The amplifier has gained following appearance:


Fig. 70.


Fig. 71.


Fig. 72.


Fig. 73.

One more thing remained to do - descriptions of sockets, knobs, tubes, etc. ...

I decided to do all inscriptions, scales, emblems, etc. using a photographic technique (positiv) and etching techniques to consolidate and highlight the  inscriptions.

First, I started by reviewing images of the original receivers and equipment from that period, to be able to take a look and feel "as it was done" and on this basis design something by myself. Since the whole project was to be made using photographic technique, I had to develop a computer model.

Inkscape proved to be a helpful program here. After the initial training in its options and possibilities I could proceed with the design. The result was a postscript file, which when transferred to imagesetters, returned to me in the form of a film with exposed subtitles, emblems, etc. There were several options, not all were used in the final project.


Fig. 74.

Now, I could proceed to an appropriate action. First, I prepared sheet brass, which was to be the base for most badges.


Fig. 75.

I transfered the image from the film on the board  using UV irradiation.


Fig. 76.

After etching plates, I got something like this:


Fig. 77.

Then I used a coping saw to cut out all the pieces. This was quite a bit of precise work.


Fig. 78.


Fig. 79.

After the cut, finishing and dyeing treatment I received ready for assembly badges.


Fig. 80.

In addition, I did the nameplate with the parameters and name of the amplifier, which was to be placed on the front panel. It was not easy to find an appropriate name for the amplifier, because most typical names were already taken. In the end I got the happy idea that I wouldl use the name of Harold, which reminds me of actor Harold Lloyd, comedian occurring in silent films from the period of the 20's. This time I used aluminum and silver as starting materials for the implementation of the emblems.

After fixing all items in place the amplifier was ready:


Fig. 81.


Fig. 82.


Fig. 83.


Fig. 84.


Fig. 85.


Fig. 86.


Fig. 87.

Finally, a view of the amplifier on my "TV table".


Fig. 88.


Fig. 89.

Maybe there's a little space, but at this point there is always more or less the darkness, so you can see glowing tubes heaters and a blue glow on the inside of the EBL21 anodes.
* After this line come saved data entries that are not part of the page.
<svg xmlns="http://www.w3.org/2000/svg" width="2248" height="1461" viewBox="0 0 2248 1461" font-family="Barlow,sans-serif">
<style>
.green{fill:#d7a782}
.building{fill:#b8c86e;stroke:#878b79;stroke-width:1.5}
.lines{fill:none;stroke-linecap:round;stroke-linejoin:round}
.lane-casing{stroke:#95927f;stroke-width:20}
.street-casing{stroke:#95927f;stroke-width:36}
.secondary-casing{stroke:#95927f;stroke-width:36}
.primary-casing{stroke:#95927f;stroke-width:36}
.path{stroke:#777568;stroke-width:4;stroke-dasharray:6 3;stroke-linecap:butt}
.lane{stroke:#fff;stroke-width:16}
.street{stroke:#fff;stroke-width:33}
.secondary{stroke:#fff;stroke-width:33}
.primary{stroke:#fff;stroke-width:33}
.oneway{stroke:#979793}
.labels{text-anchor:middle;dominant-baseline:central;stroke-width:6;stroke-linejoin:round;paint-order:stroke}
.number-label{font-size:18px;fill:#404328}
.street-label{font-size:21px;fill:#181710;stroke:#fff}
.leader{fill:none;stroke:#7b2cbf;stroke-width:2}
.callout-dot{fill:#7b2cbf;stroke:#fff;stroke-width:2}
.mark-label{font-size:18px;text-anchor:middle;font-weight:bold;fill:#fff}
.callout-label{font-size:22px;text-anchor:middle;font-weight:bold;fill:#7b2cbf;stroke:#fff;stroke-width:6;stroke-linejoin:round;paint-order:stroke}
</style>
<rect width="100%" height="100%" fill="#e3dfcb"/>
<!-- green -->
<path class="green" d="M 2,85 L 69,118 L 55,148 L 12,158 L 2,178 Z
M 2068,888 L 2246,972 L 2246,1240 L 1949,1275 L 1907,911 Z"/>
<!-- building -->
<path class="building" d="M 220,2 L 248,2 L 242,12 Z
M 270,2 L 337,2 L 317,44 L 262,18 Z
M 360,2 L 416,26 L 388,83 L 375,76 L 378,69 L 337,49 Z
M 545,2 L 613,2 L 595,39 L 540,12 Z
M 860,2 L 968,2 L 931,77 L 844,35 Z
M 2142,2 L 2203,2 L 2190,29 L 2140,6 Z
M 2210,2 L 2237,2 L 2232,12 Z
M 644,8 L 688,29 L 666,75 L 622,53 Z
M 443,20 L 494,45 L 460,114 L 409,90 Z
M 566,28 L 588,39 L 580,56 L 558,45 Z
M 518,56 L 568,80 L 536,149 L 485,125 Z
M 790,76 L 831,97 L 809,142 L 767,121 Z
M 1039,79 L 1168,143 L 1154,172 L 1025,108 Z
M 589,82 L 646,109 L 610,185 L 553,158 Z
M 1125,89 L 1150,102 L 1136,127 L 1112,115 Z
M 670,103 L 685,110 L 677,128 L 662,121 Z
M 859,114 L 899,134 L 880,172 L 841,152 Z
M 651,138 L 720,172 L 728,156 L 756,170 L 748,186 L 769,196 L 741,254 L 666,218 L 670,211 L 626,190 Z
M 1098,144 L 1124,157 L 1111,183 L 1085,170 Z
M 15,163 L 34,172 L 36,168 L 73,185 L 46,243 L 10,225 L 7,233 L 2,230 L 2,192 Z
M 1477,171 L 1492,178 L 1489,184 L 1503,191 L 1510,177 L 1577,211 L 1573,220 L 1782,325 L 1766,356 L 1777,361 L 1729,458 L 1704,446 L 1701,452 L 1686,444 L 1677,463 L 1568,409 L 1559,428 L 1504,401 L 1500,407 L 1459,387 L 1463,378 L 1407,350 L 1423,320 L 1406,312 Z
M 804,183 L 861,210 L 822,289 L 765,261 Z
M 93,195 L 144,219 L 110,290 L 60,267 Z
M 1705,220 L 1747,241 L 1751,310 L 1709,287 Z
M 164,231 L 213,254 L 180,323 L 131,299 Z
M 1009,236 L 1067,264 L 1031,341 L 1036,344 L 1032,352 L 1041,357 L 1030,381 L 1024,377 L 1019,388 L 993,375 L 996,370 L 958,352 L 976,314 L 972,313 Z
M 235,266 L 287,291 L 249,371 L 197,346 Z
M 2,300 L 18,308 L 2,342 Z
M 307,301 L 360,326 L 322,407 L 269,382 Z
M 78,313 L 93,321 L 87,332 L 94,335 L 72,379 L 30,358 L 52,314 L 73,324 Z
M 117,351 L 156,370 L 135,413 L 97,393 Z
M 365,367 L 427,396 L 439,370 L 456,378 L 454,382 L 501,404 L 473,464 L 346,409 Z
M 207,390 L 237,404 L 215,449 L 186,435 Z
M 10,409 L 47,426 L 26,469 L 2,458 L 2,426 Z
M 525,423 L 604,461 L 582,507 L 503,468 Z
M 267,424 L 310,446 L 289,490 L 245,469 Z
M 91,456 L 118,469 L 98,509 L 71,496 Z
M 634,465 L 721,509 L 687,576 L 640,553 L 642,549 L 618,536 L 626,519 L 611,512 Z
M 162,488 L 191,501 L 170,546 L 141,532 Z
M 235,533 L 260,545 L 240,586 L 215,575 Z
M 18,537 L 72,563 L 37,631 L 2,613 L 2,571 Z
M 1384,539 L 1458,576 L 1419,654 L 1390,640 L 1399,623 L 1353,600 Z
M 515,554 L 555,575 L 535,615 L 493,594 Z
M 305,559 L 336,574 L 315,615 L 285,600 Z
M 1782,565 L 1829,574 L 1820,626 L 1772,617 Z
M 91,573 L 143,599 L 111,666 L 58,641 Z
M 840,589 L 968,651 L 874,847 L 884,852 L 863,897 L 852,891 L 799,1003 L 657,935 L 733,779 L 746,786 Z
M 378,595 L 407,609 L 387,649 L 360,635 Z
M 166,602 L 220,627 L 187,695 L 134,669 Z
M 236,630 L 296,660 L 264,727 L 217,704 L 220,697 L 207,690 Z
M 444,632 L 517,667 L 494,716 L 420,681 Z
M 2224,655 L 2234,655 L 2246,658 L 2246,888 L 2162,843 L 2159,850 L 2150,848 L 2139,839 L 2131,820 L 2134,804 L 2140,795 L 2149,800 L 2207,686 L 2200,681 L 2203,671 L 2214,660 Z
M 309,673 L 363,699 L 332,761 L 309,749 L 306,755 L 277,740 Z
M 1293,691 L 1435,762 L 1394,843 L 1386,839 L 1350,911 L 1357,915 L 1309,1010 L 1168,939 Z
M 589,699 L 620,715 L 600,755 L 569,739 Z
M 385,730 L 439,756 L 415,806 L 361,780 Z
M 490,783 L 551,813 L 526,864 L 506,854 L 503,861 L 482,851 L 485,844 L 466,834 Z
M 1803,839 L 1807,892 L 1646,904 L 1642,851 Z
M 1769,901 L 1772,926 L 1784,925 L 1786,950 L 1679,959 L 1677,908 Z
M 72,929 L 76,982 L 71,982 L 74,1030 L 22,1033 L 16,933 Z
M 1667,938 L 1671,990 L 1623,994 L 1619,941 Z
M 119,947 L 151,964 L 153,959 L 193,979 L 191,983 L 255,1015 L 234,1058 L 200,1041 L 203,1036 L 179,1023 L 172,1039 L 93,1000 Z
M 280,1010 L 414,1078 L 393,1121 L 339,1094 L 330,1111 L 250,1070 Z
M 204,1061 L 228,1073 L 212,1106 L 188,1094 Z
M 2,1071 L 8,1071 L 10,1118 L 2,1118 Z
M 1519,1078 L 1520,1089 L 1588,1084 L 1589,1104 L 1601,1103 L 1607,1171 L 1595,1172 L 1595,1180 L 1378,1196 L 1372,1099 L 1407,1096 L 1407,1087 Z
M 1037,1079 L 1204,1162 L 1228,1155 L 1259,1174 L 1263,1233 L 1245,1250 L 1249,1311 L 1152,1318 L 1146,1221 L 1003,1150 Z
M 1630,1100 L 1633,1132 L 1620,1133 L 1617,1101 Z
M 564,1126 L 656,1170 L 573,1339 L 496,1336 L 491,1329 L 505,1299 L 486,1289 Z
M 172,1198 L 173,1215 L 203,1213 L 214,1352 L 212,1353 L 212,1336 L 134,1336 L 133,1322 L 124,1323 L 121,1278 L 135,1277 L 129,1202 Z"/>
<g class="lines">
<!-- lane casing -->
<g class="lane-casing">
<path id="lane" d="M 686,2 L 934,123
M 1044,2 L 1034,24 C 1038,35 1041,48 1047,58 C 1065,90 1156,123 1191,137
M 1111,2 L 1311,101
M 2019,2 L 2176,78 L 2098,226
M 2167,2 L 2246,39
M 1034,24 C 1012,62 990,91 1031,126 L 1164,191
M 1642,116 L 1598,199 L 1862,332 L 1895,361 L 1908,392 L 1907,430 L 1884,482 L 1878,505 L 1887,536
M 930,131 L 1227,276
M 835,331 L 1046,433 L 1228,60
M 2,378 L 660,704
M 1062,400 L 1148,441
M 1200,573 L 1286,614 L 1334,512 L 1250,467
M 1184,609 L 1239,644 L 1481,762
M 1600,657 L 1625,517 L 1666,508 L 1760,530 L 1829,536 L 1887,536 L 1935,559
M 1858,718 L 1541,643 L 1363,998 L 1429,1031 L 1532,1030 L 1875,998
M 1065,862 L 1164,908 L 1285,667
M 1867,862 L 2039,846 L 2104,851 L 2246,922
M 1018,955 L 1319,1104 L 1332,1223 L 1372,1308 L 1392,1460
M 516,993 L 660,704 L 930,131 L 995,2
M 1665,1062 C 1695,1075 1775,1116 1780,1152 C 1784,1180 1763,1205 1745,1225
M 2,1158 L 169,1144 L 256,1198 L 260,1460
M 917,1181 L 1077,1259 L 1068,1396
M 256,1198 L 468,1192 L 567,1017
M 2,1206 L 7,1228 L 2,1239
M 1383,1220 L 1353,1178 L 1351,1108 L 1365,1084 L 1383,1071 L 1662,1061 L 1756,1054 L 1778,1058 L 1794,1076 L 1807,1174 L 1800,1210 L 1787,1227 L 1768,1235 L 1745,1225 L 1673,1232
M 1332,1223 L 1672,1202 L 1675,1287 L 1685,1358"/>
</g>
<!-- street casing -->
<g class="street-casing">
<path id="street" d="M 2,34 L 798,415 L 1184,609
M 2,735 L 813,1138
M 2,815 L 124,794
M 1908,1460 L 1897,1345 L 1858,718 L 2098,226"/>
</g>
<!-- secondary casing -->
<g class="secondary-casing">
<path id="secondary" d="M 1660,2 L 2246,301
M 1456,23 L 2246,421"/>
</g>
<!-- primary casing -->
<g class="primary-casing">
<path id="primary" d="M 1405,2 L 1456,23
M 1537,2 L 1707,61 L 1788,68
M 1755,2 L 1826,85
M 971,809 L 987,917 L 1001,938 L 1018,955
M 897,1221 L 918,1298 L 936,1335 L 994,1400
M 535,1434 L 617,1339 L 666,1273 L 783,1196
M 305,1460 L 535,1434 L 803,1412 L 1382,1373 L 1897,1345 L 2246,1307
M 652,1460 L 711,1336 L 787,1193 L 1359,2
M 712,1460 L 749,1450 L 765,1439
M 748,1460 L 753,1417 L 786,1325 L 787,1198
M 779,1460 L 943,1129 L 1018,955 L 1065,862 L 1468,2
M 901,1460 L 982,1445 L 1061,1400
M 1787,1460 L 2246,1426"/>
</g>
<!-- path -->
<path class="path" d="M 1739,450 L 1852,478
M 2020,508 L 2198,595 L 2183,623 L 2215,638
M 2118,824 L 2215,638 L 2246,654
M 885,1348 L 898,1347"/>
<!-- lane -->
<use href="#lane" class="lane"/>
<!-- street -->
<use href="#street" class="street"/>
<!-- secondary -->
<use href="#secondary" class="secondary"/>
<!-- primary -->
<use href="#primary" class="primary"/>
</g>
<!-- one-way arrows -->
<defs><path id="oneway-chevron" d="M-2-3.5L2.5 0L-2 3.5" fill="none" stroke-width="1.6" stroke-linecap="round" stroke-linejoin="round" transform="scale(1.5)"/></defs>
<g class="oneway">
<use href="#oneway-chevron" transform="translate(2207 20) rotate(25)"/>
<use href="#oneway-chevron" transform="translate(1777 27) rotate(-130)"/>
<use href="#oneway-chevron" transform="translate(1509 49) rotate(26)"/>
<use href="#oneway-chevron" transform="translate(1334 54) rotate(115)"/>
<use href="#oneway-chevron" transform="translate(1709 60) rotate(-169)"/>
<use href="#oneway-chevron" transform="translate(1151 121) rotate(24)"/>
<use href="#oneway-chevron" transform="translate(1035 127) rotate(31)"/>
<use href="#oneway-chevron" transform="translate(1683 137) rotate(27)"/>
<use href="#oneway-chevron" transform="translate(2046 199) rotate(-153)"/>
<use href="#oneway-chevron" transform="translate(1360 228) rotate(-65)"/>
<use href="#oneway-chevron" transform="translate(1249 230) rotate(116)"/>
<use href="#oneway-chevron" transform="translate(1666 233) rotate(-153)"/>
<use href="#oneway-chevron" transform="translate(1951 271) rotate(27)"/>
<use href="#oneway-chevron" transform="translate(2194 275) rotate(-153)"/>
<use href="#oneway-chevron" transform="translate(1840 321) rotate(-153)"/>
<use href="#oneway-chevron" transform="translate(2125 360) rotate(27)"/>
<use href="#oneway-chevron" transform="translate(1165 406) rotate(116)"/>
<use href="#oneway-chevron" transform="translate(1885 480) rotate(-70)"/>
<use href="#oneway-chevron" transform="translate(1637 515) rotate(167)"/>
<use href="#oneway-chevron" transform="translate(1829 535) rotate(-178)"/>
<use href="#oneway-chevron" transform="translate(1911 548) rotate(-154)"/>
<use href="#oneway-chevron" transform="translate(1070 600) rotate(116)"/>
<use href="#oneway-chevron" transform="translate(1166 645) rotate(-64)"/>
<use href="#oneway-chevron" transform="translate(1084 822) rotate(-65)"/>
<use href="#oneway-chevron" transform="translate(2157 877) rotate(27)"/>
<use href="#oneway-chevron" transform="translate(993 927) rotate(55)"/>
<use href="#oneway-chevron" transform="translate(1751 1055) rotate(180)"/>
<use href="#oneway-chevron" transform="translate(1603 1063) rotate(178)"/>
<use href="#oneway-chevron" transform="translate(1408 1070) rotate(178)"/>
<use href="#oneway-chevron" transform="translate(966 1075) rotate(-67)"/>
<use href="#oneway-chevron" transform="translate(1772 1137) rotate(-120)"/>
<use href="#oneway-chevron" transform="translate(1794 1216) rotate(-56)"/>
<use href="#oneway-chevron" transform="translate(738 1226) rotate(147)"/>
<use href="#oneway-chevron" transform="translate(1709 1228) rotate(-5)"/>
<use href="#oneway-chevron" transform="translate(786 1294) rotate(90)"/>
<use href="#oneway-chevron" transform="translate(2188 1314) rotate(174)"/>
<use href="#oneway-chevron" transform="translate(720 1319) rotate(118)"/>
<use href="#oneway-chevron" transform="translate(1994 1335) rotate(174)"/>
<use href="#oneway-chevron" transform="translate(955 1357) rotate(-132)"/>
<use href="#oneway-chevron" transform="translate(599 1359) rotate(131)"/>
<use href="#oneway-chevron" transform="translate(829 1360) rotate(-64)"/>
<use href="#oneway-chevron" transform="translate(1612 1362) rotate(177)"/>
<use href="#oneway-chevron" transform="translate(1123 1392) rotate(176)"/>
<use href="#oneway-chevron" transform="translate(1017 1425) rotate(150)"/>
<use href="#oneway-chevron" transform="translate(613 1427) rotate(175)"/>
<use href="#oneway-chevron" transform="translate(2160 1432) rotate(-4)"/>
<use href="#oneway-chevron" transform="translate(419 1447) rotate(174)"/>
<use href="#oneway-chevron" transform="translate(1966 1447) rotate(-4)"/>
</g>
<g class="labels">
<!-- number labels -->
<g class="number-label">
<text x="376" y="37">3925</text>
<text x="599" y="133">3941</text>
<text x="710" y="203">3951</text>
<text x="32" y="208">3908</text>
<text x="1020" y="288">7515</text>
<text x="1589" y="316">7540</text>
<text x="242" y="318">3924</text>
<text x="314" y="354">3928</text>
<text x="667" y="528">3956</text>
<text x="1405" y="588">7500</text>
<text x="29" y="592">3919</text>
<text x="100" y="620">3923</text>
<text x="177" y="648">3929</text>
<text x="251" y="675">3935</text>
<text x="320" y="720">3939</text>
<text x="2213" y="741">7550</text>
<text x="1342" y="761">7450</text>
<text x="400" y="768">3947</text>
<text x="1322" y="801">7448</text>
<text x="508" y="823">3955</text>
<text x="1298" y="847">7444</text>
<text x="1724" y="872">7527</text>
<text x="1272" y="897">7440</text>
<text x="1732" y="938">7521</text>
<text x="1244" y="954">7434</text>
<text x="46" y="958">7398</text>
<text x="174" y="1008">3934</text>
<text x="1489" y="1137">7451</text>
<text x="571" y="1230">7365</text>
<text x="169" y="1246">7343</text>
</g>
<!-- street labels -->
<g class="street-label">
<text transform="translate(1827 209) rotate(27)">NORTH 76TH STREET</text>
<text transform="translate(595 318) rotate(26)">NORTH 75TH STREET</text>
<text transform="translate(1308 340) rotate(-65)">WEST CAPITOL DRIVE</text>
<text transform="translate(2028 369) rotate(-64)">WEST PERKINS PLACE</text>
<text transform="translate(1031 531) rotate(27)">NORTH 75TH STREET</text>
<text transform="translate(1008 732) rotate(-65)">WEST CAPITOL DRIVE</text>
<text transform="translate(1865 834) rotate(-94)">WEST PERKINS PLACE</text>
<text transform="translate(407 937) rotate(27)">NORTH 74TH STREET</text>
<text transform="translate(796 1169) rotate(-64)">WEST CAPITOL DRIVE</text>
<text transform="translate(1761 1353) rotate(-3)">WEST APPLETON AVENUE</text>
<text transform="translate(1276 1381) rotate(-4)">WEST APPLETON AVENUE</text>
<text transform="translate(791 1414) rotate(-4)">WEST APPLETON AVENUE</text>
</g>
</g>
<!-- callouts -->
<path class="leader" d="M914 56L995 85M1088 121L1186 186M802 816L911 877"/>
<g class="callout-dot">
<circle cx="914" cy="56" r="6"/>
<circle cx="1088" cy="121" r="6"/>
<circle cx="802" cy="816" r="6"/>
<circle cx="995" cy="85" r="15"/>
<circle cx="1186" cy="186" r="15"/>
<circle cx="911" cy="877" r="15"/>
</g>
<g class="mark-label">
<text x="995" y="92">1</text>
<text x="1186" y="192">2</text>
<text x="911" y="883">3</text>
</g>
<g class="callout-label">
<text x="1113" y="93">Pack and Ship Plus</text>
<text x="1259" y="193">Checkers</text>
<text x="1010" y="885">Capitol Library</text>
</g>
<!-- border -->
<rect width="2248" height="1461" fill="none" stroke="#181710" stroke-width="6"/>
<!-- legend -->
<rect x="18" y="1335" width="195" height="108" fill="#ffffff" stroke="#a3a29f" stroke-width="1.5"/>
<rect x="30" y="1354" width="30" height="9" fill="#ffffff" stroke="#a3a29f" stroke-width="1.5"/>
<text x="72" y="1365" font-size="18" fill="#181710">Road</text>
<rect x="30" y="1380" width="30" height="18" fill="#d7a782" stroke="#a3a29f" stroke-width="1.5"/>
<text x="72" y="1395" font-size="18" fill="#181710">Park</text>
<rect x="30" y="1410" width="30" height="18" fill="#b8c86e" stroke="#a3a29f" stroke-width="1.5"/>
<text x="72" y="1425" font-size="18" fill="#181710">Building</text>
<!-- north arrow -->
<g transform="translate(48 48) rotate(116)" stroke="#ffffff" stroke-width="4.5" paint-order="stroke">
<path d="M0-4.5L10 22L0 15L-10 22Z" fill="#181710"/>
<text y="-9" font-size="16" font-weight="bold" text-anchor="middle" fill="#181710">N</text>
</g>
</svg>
After taking detailed measurements of the amplifier frequency response I received the following graph:

Summary of the construction of the amplifier

Amplifier construction - from acquisition of cores for output transformers, through all the described stages, lasted about 7 weeks. Of course, not non-stop, but in a spare time, but it happened a few days of more intense work, where I sat for a few hours a day. There were also a few days break.

Self-winding of output transformers, turned out to be crucial moment and allowed me to choose EBL21 tubes as output tubes. Output transformer manufacturers do not offer transformers dedicated to EBL21.

Construction of the amplifier is in most a mechanical work - the transformers, the chassis and finish. The electrical assembling of the elements is already a relatively small part of the whole work.

The use of sheet metal liner inside a wooden case proved to be a great idea - amplifier is not sensitive to interference fields. Mains hum level measured at 4 ohms of resistance is within 55 mVpp - regardless of the position of the volume potentiometer.

EF22 tubes in this system are not characterized by any excessive microphonic. Instead EF22 tubes, EF21 tubes can be used. You can then expect even better linearity and smaller distortion.

Power consumption of the amplifier is around 60 W (as planned).

When it comes to general conclusions for future designers of amplifiers, I would like to recommend not to be hurry and well prepare all the materials for the construction of the amplifier (wood, metal and electronic elements, etc.) before starting the assembling.

As for the sonic impressions - all the songs that I have and know, sound for me differently. Especially those, performed on a classical guitar instruments, wind instruments, etc. appear to be more expressive and rich in details. So now, there is nothing else to do then listen to the amplifier.